GNU Health
Commercial vs FOSS in healthcare IT
- Hospitals pay huge sums mainly for setup, integration, and hand-holding, not just software licenses.
- Commenters predict a niche market for consultants to integrate and support GNU Health, similar to Red Hat-style models.
- Some argue open-source plus local hosting/support firms could be a win–win for small providers.
Accountability, liability, and risk
- A major concern: “Who do I sue?” if something goes wrong with FOSS in a safety‑critical context.
- Counterpoint: in practice, the local implementer/integrator (or support vendor) is the party on the hook, regardless of proprietary vs FOSS.
- Others note that clicking “I agree” with big cloud providers (e.g., Gmail) offers almost no meaningful recourse to small practices anyway.
Interoperability and standards
- Several standards already exist (HL7, FHIR, DICOM, X12, etc.) and are sometimes mandated, but many organizations don’t enable or use them properly.
- Commenters wish for better, universally adopted formats to avoid repeated paperwork and manual data entry.
Government and large-system adoption
- Mixed views on whether entities like NHS England or the EU could adopt or jointly build an OSS EHR; some see potential, others cite bureaucracy, lack of tech capacity, and preference for big vendors.
- US examples: the VA’s VistA (public domain, now technically dated) and the HITECH-driven boom that benefited commercial EHR vendors.
EHR motivations: billing vs regulation
- One side claims EHRs primarily exist to maximize billing.
- Others say adoption was mostly driven by regulatory and payer requirements, though billing/revenue cycle functionality is heavily prioritized.
- Debate arises over migrations from bespoke EHRs to Epic‑like systems for revenue, interoperability, and audit reasons.

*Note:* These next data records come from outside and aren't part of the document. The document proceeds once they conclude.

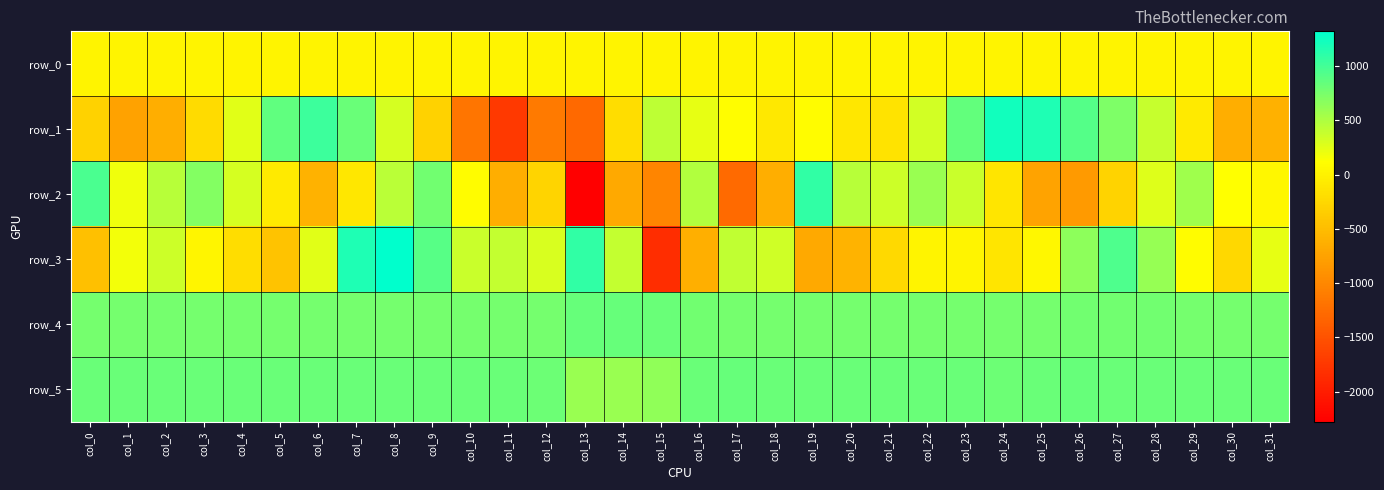

Which has a higher value, col_10 or col_4?

col_10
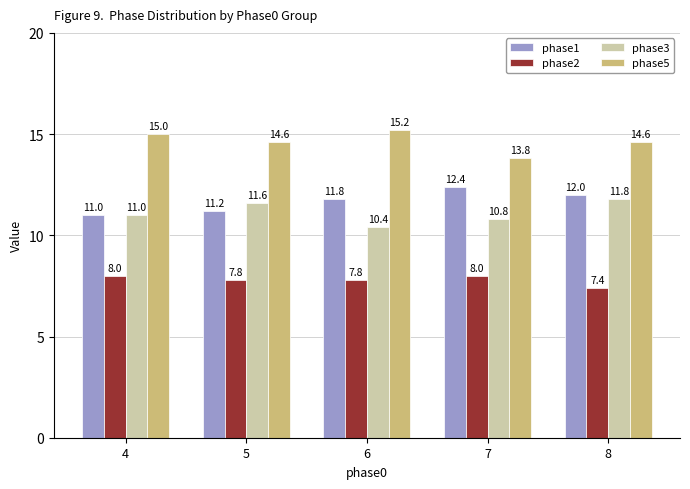

Is the value of phase3 at 8 greater than the value of phase2 at 5?

Yes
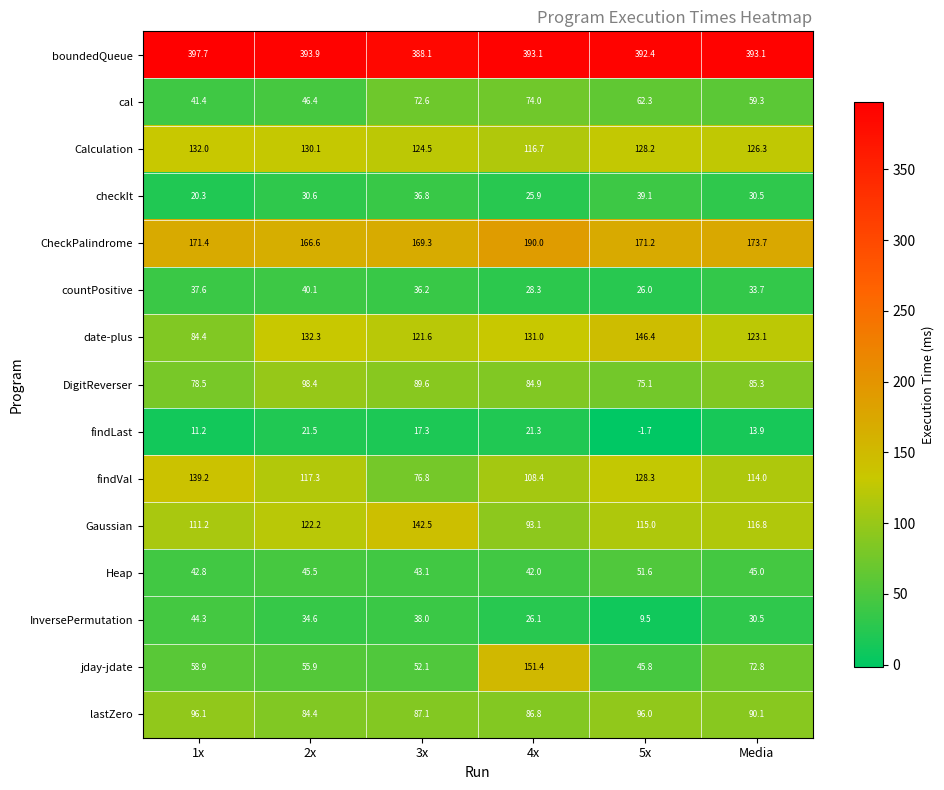

How many distinct data groups are displayed?

15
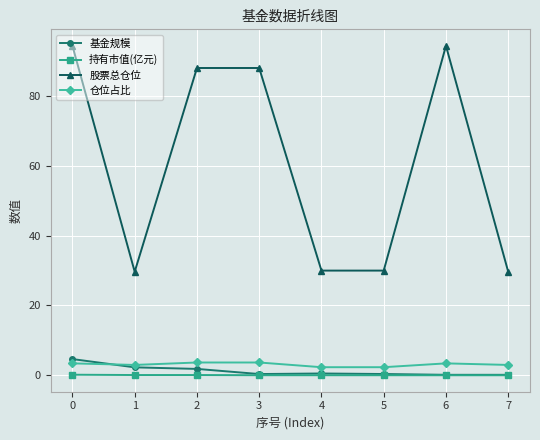

How many series are shown in this chart?

4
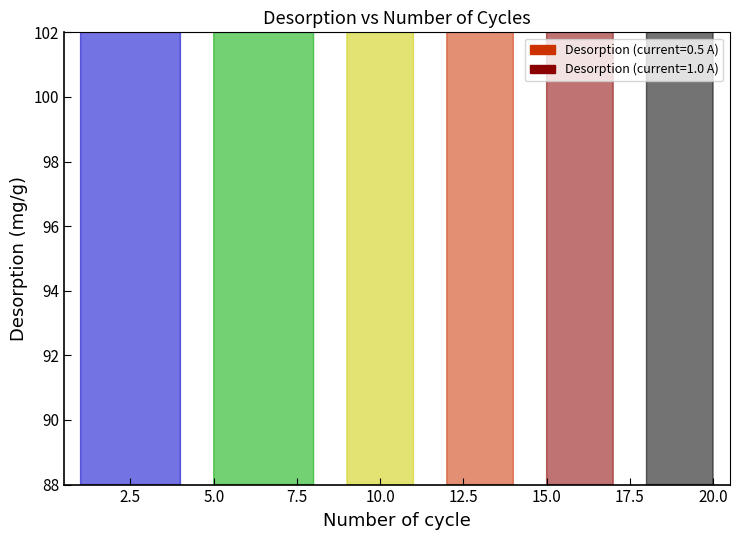

What is the sum of the current_0.5 values at 2 and 12?

382.2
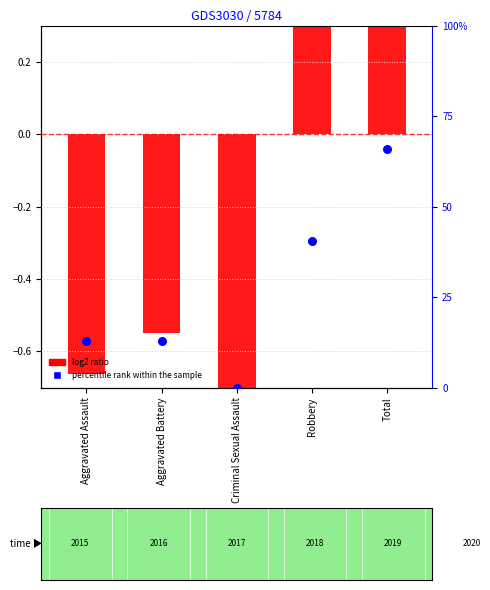

Approximately how many times larger is the value at Aggravated Battery compared to Robbery?

0.3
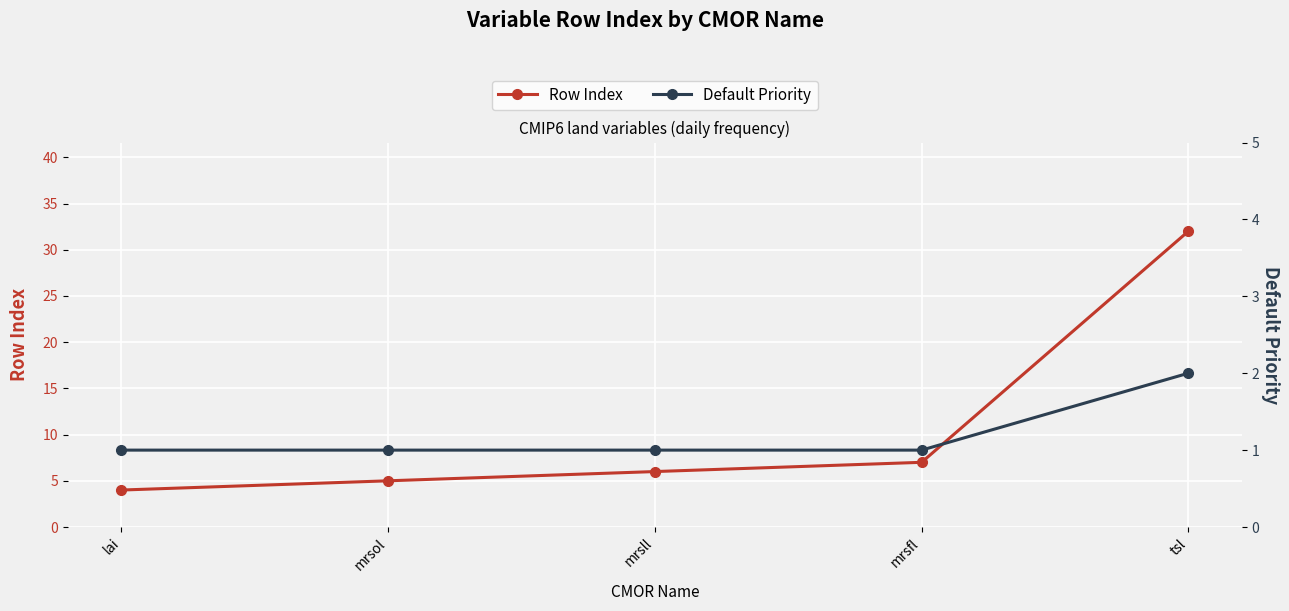

What is the sum of all Default Priority values?

6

Scope and components of GNU Health
- Some readers find the project’s high‑level description unclear (what exactly each module does).
- Healthcare IT workers respond that terms like HMIS, LIMS/LMS, and personal health record have precise meanings in the field, and GNU Health fits into those categories.
Mobile, personal records, and app distribution
- Confusion about MyGNUHealth installation on phones; criticism that OSS often lags on mobile due to app store hurdles.
- Others stress MyGNUHealth is patient‑facing, distinct from clinician desktop systems, and that major EHRs now have native mobile apps.
- Some users want to keep health data off Big Tech platforms entirely and favor FOSS on user-controlled devices.
Privacy, data sales, and anonymization
- One commenter describes large‑scale selling of “anonymized” healthcare datasets; another cites US rules for de‑identification and claims re-identification risk is overstated so far.
- Disagreement over whether certain datasets are truly Medicare vs private supplemental plan data.
Examples and barriers to OSS adoption
- A fully FOSS dental practice (custom EHR, Linux stack) is referenced as proof of feasibility at small scale.
- Others note regulatory, legal, and risk barriers, plus the need for strong documentation, polished demos, and success stories to convince decision‑makers.
Perceptions of GNU and project presentation
- Some associate GNU with dated, hard‑to‑use software and doubt its suitability for clinical environments.
- Others defend GNU tools as widely used and practical, even if aging or imperfect.
- Criticism that GNU Health’s website, docs, and online presence (e.g., YouTube demos, case studies) are too sparse or outdated to reassure evaluators, despite the apparent technical ambition.